*** Block opens ***

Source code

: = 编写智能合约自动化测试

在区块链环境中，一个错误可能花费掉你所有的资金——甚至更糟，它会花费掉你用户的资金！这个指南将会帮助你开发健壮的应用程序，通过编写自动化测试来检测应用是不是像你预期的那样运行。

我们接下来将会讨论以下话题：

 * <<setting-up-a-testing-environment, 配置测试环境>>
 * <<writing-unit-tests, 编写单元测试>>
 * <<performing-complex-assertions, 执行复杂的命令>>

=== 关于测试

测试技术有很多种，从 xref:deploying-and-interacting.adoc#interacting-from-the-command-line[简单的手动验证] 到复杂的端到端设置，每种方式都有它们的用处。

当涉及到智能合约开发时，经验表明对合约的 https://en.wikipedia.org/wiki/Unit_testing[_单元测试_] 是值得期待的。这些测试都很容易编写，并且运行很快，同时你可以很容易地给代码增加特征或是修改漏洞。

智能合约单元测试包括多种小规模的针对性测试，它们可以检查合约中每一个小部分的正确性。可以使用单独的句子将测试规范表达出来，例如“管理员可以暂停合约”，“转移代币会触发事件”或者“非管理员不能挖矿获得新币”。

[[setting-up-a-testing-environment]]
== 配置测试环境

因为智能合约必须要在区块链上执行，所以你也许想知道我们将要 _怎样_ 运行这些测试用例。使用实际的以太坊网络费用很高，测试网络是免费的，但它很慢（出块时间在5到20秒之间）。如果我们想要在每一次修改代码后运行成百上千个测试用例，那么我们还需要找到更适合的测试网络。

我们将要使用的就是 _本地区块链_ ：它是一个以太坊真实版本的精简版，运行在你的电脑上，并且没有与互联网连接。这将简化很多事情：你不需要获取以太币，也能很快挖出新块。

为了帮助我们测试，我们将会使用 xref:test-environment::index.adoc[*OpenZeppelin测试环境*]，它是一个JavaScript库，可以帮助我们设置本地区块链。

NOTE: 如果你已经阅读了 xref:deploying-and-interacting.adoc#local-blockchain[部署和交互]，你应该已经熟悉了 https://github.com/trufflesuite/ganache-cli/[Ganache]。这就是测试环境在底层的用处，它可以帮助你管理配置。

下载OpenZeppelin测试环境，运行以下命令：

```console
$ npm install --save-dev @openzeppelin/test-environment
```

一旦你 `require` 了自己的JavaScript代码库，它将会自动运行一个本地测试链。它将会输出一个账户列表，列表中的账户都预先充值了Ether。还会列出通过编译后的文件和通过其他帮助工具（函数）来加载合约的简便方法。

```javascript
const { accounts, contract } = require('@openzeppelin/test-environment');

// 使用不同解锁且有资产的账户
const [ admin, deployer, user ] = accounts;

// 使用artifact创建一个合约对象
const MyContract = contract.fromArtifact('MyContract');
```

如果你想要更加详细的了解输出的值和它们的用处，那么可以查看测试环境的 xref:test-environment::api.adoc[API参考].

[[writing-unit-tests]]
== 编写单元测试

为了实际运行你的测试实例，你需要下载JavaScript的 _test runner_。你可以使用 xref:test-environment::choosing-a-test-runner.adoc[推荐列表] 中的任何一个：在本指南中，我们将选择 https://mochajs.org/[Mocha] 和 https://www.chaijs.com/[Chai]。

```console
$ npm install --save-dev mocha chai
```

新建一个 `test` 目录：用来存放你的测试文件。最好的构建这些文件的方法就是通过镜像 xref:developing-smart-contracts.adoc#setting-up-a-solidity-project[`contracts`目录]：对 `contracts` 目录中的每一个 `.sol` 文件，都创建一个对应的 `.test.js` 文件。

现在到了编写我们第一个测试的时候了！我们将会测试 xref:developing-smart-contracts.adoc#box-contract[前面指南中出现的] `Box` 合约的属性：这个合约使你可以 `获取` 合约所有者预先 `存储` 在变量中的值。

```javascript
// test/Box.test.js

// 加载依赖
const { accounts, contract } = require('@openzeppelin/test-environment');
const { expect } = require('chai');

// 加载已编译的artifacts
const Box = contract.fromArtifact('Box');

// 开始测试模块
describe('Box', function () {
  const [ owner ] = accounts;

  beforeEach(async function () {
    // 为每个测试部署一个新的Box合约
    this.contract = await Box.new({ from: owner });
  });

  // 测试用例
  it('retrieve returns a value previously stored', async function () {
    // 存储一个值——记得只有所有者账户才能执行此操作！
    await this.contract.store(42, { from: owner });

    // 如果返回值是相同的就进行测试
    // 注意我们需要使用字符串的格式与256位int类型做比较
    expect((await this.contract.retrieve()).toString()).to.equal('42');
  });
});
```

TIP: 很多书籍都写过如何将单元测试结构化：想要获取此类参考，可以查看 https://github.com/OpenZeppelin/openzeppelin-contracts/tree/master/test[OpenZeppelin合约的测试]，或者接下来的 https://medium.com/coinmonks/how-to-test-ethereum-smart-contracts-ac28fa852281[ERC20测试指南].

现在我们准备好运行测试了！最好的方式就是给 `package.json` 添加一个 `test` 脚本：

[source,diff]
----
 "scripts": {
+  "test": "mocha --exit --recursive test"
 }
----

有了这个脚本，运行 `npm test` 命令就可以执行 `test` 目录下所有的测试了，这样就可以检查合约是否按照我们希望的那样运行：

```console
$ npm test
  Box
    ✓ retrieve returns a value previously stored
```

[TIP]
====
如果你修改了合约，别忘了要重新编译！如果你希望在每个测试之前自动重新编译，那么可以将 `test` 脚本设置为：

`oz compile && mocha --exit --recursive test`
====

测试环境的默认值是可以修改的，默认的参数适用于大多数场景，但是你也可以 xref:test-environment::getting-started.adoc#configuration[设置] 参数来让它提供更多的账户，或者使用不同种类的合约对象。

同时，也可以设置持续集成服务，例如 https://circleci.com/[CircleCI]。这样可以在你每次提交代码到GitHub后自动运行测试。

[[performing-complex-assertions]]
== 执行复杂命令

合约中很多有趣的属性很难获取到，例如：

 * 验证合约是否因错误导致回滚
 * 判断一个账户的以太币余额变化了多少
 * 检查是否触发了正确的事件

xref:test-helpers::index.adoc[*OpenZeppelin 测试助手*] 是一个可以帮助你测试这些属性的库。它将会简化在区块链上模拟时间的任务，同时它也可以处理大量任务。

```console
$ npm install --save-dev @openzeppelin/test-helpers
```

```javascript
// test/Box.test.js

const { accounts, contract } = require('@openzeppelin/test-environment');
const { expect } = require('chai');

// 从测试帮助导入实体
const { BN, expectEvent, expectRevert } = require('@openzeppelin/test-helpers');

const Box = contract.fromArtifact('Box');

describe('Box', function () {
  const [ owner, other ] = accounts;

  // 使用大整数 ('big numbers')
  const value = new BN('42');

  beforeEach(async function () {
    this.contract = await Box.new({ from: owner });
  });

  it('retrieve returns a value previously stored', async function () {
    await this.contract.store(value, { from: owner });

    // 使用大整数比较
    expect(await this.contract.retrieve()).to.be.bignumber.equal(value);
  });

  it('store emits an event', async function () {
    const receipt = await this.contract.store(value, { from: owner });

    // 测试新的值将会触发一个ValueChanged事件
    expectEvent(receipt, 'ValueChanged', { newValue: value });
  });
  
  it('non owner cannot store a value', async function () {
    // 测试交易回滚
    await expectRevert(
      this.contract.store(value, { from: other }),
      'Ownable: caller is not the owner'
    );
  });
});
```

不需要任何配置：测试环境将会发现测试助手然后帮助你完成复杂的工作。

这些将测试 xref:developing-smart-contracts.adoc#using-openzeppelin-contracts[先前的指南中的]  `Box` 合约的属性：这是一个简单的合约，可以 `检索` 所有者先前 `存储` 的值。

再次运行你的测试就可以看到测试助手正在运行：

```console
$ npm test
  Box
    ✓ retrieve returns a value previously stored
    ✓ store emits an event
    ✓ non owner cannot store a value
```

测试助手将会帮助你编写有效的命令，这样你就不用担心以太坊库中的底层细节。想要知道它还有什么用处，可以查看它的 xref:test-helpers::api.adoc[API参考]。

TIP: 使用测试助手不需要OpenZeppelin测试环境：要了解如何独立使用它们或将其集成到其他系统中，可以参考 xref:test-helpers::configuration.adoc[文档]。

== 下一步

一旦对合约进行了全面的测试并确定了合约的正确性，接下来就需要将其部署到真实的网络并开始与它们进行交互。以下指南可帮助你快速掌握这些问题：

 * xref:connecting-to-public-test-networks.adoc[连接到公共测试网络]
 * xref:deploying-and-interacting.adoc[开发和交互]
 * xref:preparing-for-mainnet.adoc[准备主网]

*** Block closes ***

Looking at the material above, state the number of lines that contain the word "setting". Give nothing but that number.

3